Dedicating Tallahassee’s Lynching Memorial

Remarks delivered by Dr. Dan Leshem (our ED) at the dedication ceremony of the Tallahassee Community Remembrance Project’s Lynching Memorial on July 17, 2021


I would like to thank the organizers of the Tallahassee Community Remembrance Project whose work started years ago and has brought us to this moment and this monument. My name is Dan Leshem and before becoming director of Hillel at FSU, which promotes Jewish life on campus, I was a scholar and teacher of the Holocaust. My role here today is to dedicate this memorial site. I do so as a white-passing, cis-gendered Jewish man becoming aware of my own place within the structures of power and privilege that perpetuate our unequal society. I am humbled and overwhelmed by this task.

▶ _Problems to solve_
- A) Using the dedication remarks above, answer each question briefly.
(i) On what date was the dedication ceremony held?
(ii) What does Hillel at FSU promote?
(iii) What does the speaker say his role is at the ceremony?
- B) In the dedication remarks, the sentence beginning "I do so as" describes the speaker. List each word or hyphenated term in that description that characterizes him.
- C) Carry on the remarks dedicating the Tallahassee lynching memorial from the point where they end.

Stored data entries:
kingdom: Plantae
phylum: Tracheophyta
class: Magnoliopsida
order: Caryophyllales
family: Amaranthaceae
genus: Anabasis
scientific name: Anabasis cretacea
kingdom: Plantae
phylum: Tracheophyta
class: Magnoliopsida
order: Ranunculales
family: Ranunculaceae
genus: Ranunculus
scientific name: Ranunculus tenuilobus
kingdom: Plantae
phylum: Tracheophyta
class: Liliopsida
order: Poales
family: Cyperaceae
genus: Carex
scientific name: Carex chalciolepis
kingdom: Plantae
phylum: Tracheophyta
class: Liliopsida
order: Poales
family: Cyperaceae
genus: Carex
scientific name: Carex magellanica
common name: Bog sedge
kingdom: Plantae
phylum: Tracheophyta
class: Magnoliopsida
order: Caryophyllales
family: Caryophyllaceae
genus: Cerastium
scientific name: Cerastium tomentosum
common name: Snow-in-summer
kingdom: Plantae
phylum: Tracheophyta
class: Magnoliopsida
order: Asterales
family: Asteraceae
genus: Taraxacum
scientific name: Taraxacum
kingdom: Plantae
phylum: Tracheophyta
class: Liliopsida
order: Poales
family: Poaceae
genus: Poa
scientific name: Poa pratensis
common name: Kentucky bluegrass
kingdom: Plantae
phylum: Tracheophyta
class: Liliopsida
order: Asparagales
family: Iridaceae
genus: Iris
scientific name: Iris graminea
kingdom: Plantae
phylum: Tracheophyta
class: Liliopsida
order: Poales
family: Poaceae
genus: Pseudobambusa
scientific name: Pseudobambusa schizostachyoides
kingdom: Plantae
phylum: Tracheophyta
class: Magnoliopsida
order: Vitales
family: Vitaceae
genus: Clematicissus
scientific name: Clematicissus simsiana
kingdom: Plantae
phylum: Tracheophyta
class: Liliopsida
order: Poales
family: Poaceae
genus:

▶ _Outputs_
- A)
(i) July 17, 2021
(ii) Jewish life on campus
(iii) To dedicate the memorial site

- B) white-passing, cis-gendered, Jewish, man

- C)
I think back to the perpetual doubts I felt while studying the Holocaust — an event that decimated my family yet somehow also drew me close to my grandmother who was a survivor. She was my first teacher about the Holocaust and about life: she taught me about resilience in the face of trauma, and about the dangers of forgetting. Yet still I would ask myself periodically: “why do I force myself to confront humanity’s deepest evils by imagining–by putting myself in the place of, by remembering–the pain and suffering of its victims? And, what good am I doing by sharing the victims’ pain with others?” I realized that these traumatic stories teach us two invaluable lessons: (1) the capacity inherent in all of us to do great harm to others, and (2) the human capacity to persevere, to carry on, and to rebuild. Both the Nazis and their victims were human beings–no different from you and me–who inhabited the extremes of what it is to be a human being: unimaginable cruelty, and indescribable strength.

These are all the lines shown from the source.